Report every line of the records that contains the word "nodes".

BEGIN

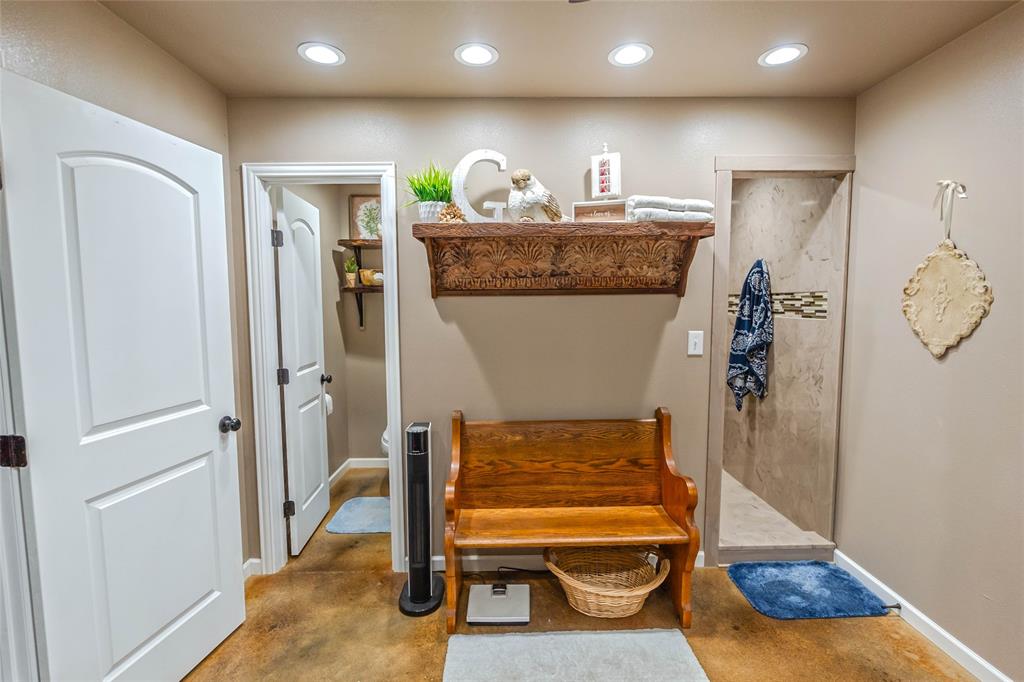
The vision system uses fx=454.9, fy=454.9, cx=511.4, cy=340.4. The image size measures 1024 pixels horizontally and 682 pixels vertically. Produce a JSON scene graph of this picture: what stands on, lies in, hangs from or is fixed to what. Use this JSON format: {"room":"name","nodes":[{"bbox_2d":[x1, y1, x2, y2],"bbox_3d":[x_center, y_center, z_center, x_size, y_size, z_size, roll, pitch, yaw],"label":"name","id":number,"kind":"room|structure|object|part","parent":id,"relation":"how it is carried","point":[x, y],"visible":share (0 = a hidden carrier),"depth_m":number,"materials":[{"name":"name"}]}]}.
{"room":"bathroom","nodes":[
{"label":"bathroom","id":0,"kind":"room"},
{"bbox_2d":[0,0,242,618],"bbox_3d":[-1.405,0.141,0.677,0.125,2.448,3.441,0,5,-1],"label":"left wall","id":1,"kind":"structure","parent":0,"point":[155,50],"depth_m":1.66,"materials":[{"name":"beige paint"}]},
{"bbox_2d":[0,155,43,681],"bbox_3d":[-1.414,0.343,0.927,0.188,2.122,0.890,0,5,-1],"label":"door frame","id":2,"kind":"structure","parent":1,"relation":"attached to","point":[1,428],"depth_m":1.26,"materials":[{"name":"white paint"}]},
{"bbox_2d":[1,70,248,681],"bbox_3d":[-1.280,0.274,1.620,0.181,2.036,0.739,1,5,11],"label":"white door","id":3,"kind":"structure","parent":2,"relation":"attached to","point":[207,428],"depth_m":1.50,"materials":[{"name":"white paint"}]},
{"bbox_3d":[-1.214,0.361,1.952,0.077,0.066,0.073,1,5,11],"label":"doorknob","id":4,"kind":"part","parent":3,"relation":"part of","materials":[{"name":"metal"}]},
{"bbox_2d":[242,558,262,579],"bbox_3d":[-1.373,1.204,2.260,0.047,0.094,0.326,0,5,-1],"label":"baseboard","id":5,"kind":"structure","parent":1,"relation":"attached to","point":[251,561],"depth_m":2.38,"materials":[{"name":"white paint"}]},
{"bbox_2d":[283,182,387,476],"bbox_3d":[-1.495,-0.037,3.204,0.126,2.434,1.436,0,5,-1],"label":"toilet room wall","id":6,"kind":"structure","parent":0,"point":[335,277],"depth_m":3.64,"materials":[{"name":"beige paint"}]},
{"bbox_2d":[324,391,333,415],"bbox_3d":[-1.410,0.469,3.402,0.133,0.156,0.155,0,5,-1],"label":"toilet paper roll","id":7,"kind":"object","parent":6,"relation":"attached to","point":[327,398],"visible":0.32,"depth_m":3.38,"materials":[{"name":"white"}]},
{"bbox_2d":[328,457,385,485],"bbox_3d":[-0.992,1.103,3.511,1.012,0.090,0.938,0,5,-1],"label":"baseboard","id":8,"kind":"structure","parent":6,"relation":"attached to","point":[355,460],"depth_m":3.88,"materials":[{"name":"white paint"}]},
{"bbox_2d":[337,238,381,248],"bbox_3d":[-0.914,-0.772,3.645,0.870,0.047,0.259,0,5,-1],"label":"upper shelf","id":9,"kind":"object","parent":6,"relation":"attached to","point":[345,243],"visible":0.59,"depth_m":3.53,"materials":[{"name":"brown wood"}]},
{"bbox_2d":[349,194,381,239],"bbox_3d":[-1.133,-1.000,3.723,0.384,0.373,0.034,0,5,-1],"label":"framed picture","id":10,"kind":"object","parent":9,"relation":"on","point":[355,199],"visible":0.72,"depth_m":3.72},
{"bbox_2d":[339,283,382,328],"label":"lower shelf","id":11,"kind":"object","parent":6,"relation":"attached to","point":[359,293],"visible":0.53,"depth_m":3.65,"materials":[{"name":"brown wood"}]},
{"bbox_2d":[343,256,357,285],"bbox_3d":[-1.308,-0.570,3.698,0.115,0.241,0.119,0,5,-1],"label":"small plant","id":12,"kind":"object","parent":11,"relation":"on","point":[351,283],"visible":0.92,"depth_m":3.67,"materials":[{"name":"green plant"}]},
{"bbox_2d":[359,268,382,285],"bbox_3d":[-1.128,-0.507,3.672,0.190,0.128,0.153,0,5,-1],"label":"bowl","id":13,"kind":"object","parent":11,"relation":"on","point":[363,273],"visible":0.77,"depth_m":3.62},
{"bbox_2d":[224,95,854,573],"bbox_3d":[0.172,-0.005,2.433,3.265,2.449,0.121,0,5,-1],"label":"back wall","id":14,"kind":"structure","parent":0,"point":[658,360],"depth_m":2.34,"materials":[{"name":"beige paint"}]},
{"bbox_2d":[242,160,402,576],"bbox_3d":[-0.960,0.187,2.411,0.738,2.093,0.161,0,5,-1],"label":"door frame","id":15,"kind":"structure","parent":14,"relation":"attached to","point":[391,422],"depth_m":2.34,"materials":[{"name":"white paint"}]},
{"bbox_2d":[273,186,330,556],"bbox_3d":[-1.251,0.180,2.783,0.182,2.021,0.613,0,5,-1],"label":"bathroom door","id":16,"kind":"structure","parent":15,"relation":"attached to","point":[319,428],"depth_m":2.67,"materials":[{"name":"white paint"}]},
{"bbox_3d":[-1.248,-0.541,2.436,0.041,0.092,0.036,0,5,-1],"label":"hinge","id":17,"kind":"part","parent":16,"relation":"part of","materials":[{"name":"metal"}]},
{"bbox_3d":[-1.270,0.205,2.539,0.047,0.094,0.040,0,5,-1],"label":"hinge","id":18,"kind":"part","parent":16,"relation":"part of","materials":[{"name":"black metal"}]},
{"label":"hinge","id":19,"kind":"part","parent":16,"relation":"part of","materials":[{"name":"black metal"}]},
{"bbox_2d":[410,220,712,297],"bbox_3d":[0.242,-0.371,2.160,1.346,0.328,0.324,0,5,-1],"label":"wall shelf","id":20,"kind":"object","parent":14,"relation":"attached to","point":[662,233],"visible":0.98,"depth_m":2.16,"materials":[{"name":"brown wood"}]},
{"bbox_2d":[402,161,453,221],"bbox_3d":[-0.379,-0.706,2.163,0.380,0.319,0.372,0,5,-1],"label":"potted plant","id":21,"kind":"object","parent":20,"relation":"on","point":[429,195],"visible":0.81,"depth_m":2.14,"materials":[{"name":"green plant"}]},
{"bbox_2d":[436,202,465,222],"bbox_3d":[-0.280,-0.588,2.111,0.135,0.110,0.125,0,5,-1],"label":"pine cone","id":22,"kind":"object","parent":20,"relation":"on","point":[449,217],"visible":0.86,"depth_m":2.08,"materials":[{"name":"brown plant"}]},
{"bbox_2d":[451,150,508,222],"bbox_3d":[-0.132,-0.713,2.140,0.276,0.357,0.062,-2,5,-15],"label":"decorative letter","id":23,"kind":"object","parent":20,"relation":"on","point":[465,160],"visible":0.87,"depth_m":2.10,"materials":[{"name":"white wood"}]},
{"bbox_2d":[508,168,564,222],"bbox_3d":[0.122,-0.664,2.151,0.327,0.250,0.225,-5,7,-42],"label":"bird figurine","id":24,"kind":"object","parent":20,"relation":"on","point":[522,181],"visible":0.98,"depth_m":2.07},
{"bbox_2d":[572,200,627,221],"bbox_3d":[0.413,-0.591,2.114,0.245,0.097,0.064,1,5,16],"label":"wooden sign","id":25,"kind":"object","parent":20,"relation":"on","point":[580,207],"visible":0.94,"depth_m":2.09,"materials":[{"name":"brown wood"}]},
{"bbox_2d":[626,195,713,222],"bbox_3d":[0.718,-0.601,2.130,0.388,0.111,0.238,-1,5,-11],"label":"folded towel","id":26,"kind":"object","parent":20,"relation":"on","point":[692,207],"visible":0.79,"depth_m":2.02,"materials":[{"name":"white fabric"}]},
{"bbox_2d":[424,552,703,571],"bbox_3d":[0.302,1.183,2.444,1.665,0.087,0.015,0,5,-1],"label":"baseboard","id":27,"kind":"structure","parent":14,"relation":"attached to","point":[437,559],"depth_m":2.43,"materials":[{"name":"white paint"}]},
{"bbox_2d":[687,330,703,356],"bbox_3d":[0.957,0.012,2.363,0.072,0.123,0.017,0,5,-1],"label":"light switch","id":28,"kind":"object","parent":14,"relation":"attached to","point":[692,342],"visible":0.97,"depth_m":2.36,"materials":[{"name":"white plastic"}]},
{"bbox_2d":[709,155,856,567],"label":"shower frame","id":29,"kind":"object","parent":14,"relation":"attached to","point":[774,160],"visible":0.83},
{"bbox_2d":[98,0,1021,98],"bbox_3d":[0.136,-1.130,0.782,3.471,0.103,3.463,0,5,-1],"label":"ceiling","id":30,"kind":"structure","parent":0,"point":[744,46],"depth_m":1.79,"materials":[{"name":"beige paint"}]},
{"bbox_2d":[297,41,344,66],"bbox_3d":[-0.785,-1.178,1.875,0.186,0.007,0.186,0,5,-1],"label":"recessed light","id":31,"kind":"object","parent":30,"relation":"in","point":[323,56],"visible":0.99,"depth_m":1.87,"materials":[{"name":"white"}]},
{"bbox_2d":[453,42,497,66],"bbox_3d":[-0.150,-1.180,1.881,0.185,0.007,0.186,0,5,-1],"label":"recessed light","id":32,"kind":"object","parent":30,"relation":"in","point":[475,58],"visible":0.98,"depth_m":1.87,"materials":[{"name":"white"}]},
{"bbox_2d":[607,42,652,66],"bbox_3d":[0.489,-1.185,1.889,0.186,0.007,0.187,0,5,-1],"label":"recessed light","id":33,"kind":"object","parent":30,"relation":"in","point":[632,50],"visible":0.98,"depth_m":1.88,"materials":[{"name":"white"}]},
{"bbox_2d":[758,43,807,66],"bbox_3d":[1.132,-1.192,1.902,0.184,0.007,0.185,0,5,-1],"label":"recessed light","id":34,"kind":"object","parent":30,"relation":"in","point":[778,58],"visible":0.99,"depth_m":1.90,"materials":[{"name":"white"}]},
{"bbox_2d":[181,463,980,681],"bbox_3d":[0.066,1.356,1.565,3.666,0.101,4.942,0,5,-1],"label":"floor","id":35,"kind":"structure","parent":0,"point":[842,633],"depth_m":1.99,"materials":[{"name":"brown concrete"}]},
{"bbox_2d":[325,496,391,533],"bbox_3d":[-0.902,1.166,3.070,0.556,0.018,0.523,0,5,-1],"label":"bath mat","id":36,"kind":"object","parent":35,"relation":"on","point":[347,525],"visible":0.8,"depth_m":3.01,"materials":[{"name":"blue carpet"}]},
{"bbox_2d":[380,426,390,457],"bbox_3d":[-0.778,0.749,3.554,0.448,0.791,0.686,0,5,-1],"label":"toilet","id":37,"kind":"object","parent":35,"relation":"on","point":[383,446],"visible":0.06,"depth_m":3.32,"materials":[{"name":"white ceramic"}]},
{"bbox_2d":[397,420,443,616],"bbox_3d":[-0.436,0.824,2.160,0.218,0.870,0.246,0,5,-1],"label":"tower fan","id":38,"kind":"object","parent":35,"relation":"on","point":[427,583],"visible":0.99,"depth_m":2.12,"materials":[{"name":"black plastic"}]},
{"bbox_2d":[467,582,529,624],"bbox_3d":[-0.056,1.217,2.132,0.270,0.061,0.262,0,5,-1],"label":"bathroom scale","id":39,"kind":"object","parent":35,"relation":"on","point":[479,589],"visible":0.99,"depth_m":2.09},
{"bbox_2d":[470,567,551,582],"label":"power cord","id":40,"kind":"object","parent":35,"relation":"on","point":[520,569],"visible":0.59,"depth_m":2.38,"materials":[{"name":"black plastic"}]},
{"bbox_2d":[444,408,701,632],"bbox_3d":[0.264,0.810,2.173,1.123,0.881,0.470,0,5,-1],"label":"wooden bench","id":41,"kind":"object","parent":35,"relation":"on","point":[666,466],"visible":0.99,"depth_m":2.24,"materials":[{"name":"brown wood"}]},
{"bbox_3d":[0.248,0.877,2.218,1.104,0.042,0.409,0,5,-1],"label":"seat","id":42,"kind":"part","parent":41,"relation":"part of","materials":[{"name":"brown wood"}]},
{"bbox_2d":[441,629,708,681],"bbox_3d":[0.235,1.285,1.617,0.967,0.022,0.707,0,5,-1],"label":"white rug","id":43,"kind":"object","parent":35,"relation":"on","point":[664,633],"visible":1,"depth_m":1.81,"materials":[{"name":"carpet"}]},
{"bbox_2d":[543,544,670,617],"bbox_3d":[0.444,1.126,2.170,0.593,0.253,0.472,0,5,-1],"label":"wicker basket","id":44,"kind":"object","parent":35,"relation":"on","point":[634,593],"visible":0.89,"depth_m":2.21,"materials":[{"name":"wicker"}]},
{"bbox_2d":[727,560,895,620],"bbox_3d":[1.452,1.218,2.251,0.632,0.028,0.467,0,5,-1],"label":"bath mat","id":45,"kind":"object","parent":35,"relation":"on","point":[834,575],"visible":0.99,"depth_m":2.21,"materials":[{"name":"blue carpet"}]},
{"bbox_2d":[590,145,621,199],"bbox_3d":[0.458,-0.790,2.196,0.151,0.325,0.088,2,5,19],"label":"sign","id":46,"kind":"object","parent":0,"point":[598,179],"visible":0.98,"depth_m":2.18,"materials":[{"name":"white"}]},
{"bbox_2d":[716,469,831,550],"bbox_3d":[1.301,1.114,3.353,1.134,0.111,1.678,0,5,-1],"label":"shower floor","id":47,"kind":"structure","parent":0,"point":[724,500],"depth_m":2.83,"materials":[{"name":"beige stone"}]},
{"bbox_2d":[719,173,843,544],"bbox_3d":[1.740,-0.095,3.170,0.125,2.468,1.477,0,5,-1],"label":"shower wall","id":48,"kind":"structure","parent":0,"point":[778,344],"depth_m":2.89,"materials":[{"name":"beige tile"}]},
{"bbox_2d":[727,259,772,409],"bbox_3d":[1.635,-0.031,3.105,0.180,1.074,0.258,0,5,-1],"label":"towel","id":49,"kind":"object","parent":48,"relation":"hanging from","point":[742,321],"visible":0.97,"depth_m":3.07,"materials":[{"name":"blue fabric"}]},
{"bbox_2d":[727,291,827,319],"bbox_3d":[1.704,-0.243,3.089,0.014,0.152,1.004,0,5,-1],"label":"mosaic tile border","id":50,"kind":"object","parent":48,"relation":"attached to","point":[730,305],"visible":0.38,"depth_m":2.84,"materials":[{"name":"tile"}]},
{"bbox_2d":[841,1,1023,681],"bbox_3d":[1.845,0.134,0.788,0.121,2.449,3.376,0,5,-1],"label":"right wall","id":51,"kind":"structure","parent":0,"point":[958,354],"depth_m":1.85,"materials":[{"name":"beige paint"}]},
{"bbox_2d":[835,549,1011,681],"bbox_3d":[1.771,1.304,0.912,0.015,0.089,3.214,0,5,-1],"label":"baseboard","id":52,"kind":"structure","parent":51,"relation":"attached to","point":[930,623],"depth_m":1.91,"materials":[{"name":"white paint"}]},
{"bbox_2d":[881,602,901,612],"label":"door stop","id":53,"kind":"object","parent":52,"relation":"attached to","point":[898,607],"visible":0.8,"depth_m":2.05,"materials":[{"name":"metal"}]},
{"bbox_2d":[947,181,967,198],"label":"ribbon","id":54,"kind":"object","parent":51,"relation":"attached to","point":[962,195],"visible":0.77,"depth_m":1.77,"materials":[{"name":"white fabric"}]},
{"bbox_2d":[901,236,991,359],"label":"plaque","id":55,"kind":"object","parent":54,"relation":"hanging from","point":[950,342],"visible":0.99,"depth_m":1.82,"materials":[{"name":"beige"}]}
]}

END

RESPONSE AREA:
The vision system uses fx=454.9, fy=454.9, cx=511.4, cy=340.4. The image size measures 1024 pixels horizontally and 682 pixels vertically. Produce a JSON scene graph of this picture: what stands on, lies in, hangs from or is fixed to what. Use this JSON format: {"room":"name","nodes":[{"bbox_2d":[x1, y1, x2, y2],"bbox_3d":[x_center, y_center, z_center, x_size, y_size, z_size, roll, pitch, yaw],"label":"name","id":number,"kind":"room|structure|object|part","parent":id,"relation":"how it is carried","point":[x, y],"visible":share (0 = a hidden carrier),"depth_m":number,"materials":[{"name":"name"}]}]}.
{"room":"bathroom","nodes":[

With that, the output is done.